Generating avx512 implicit broadcasts

For the test case given in the link
https://godbolt.org/z/P5aYsKr8P
llvm is able to generate implicit broadcast for single use case.
is there way to force implicit broadcasts when there are multiple uses for the constant being broadcasted?

Not currently, ideally we’d do this where we have high register pressure but it currently doesn’t do a good job here (and it tends to spill the broadcasted constant and then fold the stack reload as a full register…).

What is your particular use case here?

I was looking at an internal application code and compared it with GCC. GCC seems to be doing full vector constant folded load in few places. They are not generating folded broadcasts though. But LLVM always ended up broadcasting to a register followed by use of that register in FP Arithmetic operations. This is because many places number of uses for the constant being broadcasted is 2 or more. There is also register spills and almost all zmm registers are used.

https://reviews.llvm.org/D150143/new/#change-xPKKSPZcbh4D can this pass do the folding ? or do you suggest some place where we can try to fold like X86ISelDAGToDAG.cpp?

X86FixupVectorConstantsPass will convert full vector width constant loads to broadcasts.

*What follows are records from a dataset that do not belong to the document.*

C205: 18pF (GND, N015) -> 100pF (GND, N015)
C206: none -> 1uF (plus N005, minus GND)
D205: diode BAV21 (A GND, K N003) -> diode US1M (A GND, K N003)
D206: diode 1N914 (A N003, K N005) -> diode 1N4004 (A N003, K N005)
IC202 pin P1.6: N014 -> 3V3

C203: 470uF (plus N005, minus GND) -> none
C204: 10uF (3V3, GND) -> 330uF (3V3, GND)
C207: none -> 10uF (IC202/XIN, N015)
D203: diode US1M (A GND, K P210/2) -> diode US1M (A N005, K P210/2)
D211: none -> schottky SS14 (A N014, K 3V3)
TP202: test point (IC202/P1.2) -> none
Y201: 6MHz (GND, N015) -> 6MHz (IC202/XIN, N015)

On AVX512 the pass will also attempt to convert full vector width constant loads folded in instructions to the broadcast folded variant, but we’re still missing a lot of instructions from the AVX512 tables: [X86] X86FoldTablesEmitter - add support for AVX512 BroadcastFoldTables · Issue #66360 · llvm/llvm-project · GitHub

If we’re running out of registers, we will try to reload constants (which might allow it to fold into the instruction), but its inconsistent, so please raise bugs if you see examples where it goes wrong.

If we have spare registers then we will just load/broadcast the constant to a single register and reuse it for multiple instructions.